Clamp down legally on illegal parking

Pressure on parking space in town and city centres is now immense, hence the introduction of the congestion charge, now extended in London and...

Pressure on parking space in town and city centres is now immense, hence the introduction of the congestion charge, now extended in London and possibly to be introduced elsewhere. But parking on private land, as opposed to the street, raises its own issues.

I'm regularly contacted by readers asking about their rights in relation to vehicles left by people who are not customers.

Unfortunately, pub car parks are often considered by many uninformed citizens to be public places where they can leave their cars without having to pay - and without having to patronise the establishment.

Town-centre pubs and those near railway stations have suffered for years from this misapprehension. Now, some of them are fighting back.

Clamping is not nice. It's an aggressive act - one Scottish judge called it "extortion and theft" - but it is increasingly used both as a deterrent and as a money-earner.

The town-centre landlord has a problem which he wants dealt with at no cost to himself if possible. The clamper has a wheel clamp and a persuasive way to extract money, apparently legitimately, from unauthorised parkers.

There are two important legal points about clampers. The first is that the clamper has to have the authority of the occupier to conduct his business. The trespass and/or obstruction is committed by the parker against the occupier. A pub car park is not a public place and persons use it only with the consent of the licensee or owner.
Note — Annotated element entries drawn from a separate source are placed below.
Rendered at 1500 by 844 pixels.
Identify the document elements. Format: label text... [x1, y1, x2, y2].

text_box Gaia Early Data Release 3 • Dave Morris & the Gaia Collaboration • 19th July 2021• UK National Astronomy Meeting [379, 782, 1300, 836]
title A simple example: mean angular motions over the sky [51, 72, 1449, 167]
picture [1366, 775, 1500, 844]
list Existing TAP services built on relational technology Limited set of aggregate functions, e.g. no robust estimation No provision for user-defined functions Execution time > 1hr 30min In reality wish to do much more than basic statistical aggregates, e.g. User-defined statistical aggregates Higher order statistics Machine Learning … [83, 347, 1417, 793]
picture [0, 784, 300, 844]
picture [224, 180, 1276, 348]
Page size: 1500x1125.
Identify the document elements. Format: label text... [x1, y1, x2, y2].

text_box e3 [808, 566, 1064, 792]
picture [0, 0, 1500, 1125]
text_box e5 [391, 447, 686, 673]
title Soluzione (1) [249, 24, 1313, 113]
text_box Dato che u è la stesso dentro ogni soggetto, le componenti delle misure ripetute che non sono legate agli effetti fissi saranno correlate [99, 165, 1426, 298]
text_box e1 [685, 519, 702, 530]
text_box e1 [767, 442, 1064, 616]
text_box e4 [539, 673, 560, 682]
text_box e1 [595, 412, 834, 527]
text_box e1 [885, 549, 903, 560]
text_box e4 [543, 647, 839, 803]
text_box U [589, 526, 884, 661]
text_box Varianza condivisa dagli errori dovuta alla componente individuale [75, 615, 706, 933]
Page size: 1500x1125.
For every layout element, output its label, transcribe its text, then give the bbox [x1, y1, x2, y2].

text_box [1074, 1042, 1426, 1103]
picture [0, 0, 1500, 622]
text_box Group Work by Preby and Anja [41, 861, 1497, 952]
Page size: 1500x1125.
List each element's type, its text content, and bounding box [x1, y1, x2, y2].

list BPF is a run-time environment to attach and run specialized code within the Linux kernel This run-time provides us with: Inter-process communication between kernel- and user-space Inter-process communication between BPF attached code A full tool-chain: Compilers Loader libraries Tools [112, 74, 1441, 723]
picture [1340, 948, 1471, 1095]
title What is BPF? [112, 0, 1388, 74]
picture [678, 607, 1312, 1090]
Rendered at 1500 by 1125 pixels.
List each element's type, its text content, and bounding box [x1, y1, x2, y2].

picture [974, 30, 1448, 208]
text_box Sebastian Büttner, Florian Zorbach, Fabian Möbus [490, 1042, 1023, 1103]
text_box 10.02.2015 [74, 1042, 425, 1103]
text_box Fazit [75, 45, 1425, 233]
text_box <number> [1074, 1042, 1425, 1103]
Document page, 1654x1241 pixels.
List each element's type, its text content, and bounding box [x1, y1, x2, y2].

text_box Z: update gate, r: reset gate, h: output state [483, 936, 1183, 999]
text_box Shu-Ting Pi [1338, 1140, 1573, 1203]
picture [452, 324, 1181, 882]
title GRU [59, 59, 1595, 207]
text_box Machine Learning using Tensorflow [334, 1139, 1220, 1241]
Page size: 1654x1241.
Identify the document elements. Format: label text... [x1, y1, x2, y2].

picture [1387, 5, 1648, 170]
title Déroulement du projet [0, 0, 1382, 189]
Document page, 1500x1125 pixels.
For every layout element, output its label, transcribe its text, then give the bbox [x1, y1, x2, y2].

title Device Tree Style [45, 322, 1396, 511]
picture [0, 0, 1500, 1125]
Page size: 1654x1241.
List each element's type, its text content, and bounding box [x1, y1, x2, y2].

Usually, this consent is implied, if you are a customer. It can be withheld, if you are not.

Enter the clamper. Polite notices having failed to deter the shoppers, and a manned barrier being uneconomic, the deterrent option is undertaken. A large, yellow notice in big letters tells the motorist that the car park is for customers' use only and that unauthorised parkers will be clamped.

This notice is crucial, because without it the clamping could be illegal, and the aggrieved motorist could sue for damages. He must be told, clearly, so that there can be no mistake, that he risks clamping if he parks in that area.

The car park itself must be clearly defined, rather than a vague area of open land that might or might not constitute a car park.

The notices should if possible be repeated, to avoid the possibility of the single notice being obscured by, say, a parked van. And there should be the instant opportunity of release, without undue delay, on payment of the fee.

Given all these factors, the High Court has decided that wheel clamping is lawful and can be carried out by occupiers such as pub landlords on their private land.

But the Government was concerned that those who have taken the opportunity to operate as clampers are both unregulated and at times threatening.

So it is now a requirement for those operating in the sector to hold Security Industry Authority licences, similar to those held by door supervisors.

From now on, it will be illegal for anyone to operate as a clamper without holding the necessary licence, and it will in fact be illegal for you to use clampers unless they are licensed - rather like using unlicensed door staff.

But the Government stopped short of introducing legislation to outlaw wheel clamping entirely. After all, it is now established as a legitimate weapon for police and local authorities against certain forms of street parking. The private sector has just taken its lead from them. But it requires a great deal of care and attention to the legal issues, not just a quick nod to a chap in the bar.